▸ Requirement: With the pictures left out, retype exactly the lines below starting at the line that contains "1 Inch All Aluminium Chair" and ending at the line that contains "BIM_MGT_101".

[Dataset entries]

··········

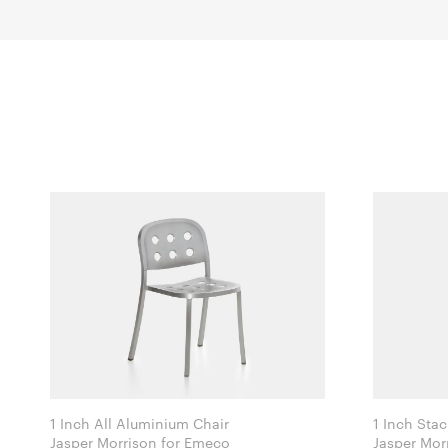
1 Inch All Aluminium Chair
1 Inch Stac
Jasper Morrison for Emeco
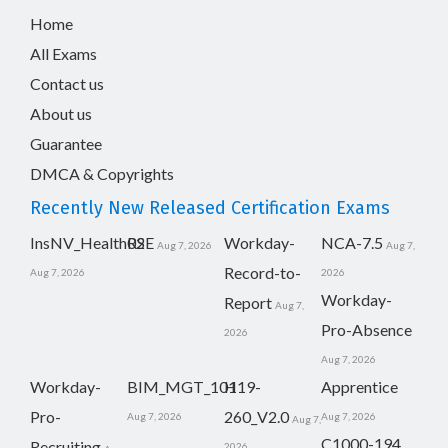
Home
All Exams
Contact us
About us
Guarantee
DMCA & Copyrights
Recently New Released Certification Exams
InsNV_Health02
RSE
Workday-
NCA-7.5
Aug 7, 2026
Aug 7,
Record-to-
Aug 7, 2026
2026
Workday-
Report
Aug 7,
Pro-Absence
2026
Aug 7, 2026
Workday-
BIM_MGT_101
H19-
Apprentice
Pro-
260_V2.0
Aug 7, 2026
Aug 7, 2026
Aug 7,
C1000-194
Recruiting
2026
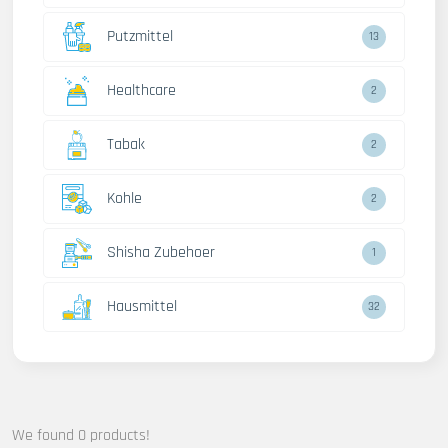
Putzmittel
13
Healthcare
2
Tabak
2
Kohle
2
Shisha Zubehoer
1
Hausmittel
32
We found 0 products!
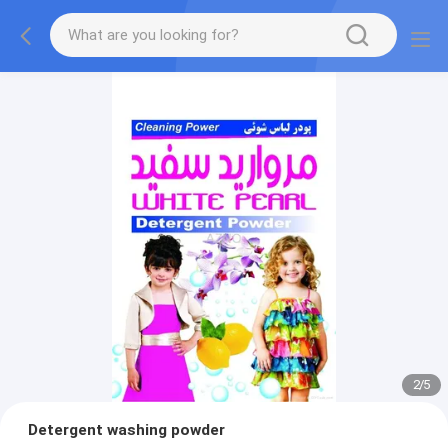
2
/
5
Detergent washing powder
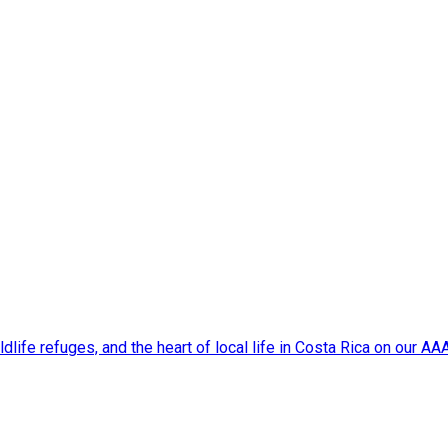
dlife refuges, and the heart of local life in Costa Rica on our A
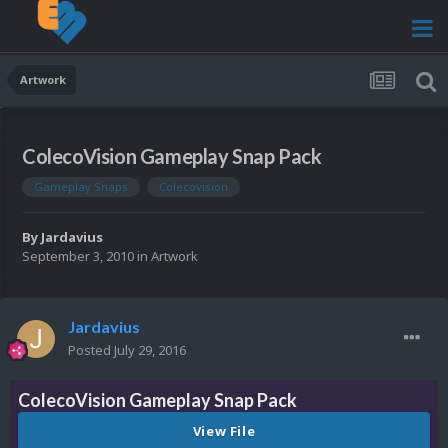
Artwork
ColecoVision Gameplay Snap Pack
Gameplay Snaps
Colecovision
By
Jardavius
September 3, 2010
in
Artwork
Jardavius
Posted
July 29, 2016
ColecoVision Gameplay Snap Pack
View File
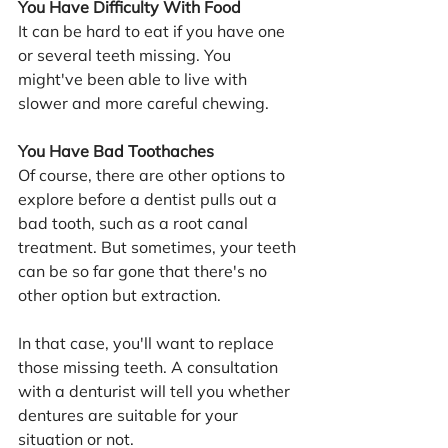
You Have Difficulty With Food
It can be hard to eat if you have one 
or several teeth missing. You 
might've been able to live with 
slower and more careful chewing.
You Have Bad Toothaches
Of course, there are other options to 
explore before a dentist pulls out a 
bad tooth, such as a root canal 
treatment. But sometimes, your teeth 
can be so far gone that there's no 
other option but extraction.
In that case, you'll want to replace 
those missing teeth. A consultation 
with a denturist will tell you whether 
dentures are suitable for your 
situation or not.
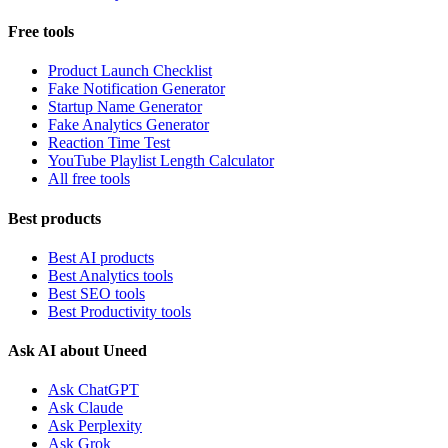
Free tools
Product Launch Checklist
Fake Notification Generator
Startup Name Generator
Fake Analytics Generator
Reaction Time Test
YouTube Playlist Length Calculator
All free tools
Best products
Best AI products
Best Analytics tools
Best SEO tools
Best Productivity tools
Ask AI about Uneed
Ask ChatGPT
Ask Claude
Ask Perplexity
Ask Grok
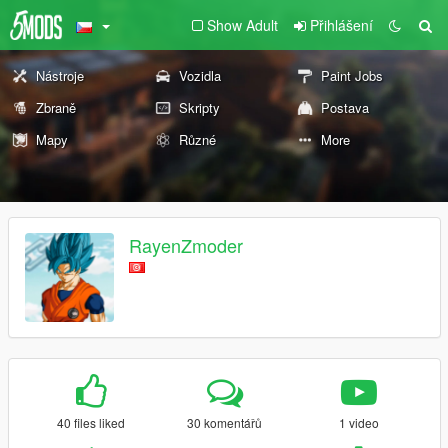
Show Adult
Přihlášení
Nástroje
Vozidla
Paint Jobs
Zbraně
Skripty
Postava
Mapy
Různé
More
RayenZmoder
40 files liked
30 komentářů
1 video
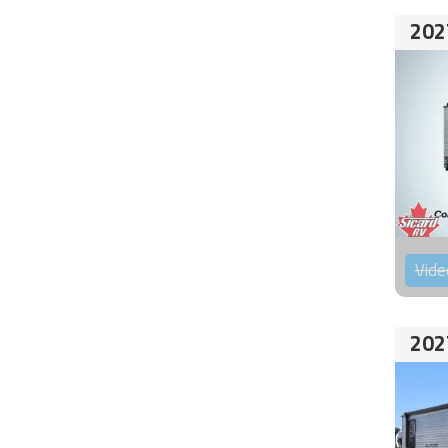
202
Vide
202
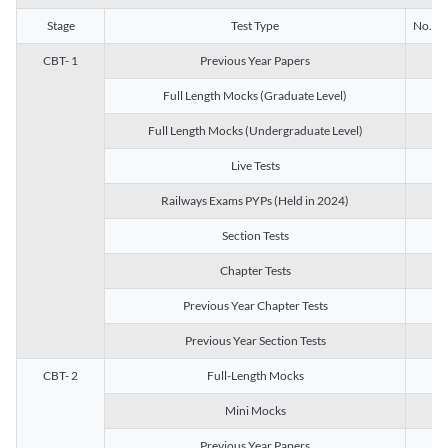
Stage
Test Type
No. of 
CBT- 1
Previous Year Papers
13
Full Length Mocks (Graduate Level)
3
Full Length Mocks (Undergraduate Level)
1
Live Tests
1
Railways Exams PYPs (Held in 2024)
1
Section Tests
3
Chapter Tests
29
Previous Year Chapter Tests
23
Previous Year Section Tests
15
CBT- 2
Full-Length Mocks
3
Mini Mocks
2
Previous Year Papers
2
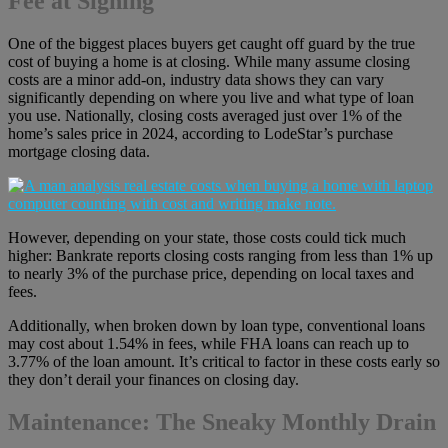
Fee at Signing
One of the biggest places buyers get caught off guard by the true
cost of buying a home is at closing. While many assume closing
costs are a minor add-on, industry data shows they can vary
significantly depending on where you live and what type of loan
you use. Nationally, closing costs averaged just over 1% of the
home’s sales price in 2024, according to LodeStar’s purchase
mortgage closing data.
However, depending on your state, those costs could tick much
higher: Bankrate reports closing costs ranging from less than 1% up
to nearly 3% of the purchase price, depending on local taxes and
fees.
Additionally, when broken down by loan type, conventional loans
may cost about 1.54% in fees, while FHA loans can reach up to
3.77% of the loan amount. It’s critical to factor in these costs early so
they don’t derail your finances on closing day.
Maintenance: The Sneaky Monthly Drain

··········

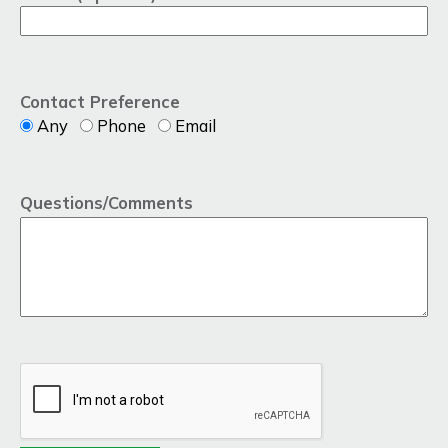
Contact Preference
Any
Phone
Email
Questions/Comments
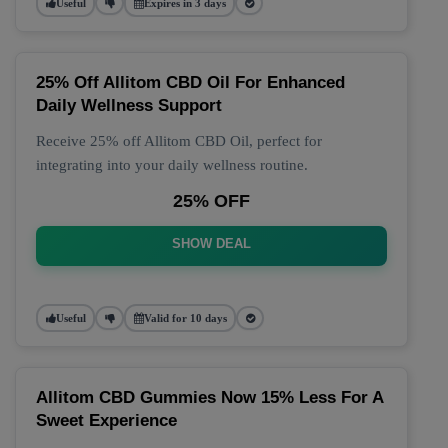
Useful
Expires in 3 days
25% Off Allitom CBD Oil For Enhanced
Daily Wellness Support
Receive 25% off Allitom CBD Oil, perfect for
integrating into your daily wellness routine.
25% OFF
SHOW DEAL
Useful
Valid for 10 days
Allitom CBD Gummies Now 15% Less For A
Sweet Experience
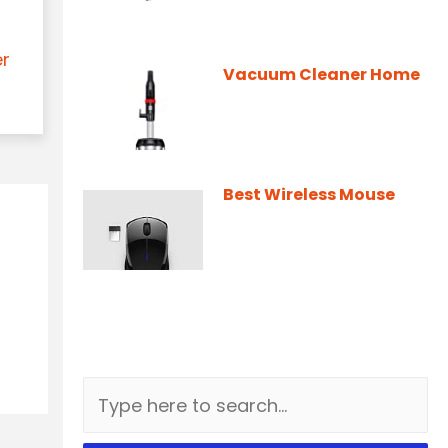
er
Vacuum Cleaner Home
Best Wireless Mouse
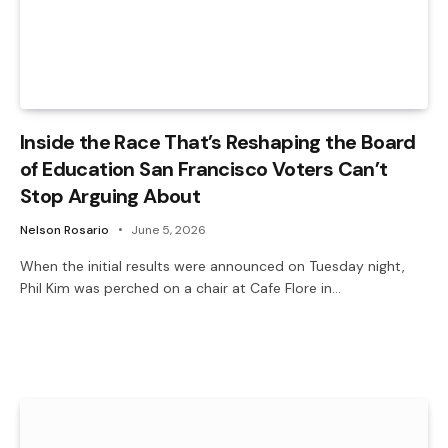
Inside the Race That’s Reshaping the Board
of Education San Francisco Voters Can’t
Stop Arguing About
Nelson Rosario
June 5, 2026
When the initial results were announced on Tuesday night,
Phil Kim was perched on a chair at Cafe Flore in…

··········

▸ Response to the task:
1 Inch All Aluminium Chair
1 Inch Stac
Jasper Morrison for Emeco
Home
All Exams
Contact us
About us
Guarantee
DMCA & Copyrights
Recently New Released Certification Exams
InsNV_Health02
RSE
Workday-
NCA-7.5
Aug 7, 2026
Aug 7,
Record-to-
Aug 7, 2026
2026
Workday-
Report
Aug 7,
Pro-Absence
2026
Aug 7, 2026
Workday-
BIM_MGT_101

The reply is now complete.